U.S. Army First Sergeant Maximo Yabes.

In 1967, he was a first sergeant with nearly 17 years experience, serving Alpha Company of the 4th Battalion, 9th Infantry, 25th Infantry Division in Cu Chi, a small hamlet northwest of Saigon during the Vietnam War. 

Yabes’ company was assigned to provide security for a team of Army engineers who had been tasked with creating a clear zone of land between the hamlet and a plantation to keep enemy snipers from using the thick jungle as cover.

On Feb. 26 of that year, a typically monsoonal day in South Vietnam, an enemy force that outnumbered Yabes’ unit by almost 4 to 1 began attacking the U.S. position. Laying down a brutal barrage of heavy automatic weapons fire, the enemy breached the perimeter barbed wire and was hurling grenades towards the command bunker.

Yabes moved into the bunker and covered several of his troops, using his own body as a shield. Despite being struck painfully numerous times by grenade fragments, Yabes moved to another bunker and fired on the enemy with a grenade launcher he retrieved from a fallen comrade — singlehandedly halting the enemy’s advance.

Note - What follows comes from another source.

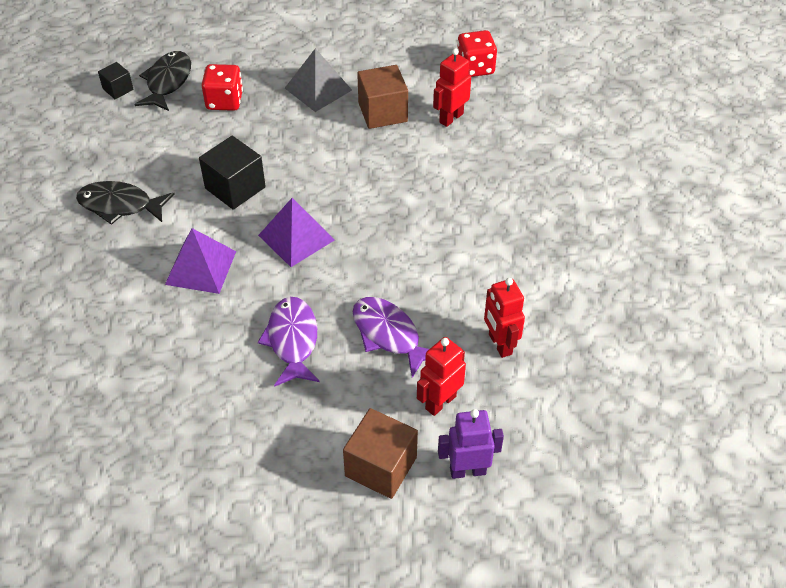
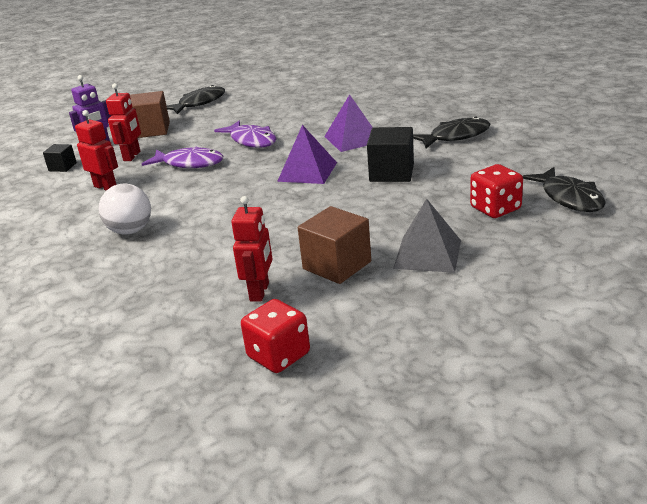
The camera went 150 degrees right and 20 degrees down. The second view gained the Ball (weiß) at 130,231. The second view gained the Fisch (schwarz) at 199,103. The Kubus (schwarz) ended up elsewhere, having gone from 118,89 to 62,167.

Yabes went on to assist two fallen soldiers to a safe area where they could receive medical aid before seeing an enemy machine gun within the perimeter that threatened the whole company. Alone and undefended, Yabes charged across open ground toward the enemy machine gun,  killing the entire crew and destroying the weapon before being mortally wounded himself.

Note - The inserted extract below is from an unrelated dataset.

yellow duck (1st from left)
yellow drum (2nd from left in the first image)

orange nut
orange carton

A total of 24 American soldiers and over 113 Vietcong were killed in the attack. First Sergeant Maximo Yabes was buried with full military honors at Fort Logan National Cemetery in Denver, Colo.

He was posthumously awarded the Medal of Honor, the United States’ highest military decoration, which then-Secretary of the Army Stanley Resor presented to his wife and child in a ceremony held at the Pentagon in October 1968.

“1st Sgt. Yabes’ valiant and selfless actions saved the lives of many of his fellow soldiers and inspired his comrades to effectively repel the enemy assault,” his official Medal of Honor citation reads.

“His indomitable fighting spirit, extraordinary courage and intrepidity at the cost of his life are in the highest military traditions and reflect great credit upon himself and the Armed Forces of his country.”

Dozens of individuals, businesses and organizations later donated time, money, labor and supplies to build a memorial to honor Yabes in his original hometown of Oakridge. They hired sculptor Tim Outman to create the memorial which features a fountain, a flag pole and a bronze bust with the likeness of Yabes set on a granite pedestal.

Engraved on the base are the details of Yabes’ Medal of Honor exploits. The memorial is located in Greenwaters Park, on the east side of Oakridge, south of Highway 58. The city of El Paso, Texas, also honored Yabes by naming an avenue after him.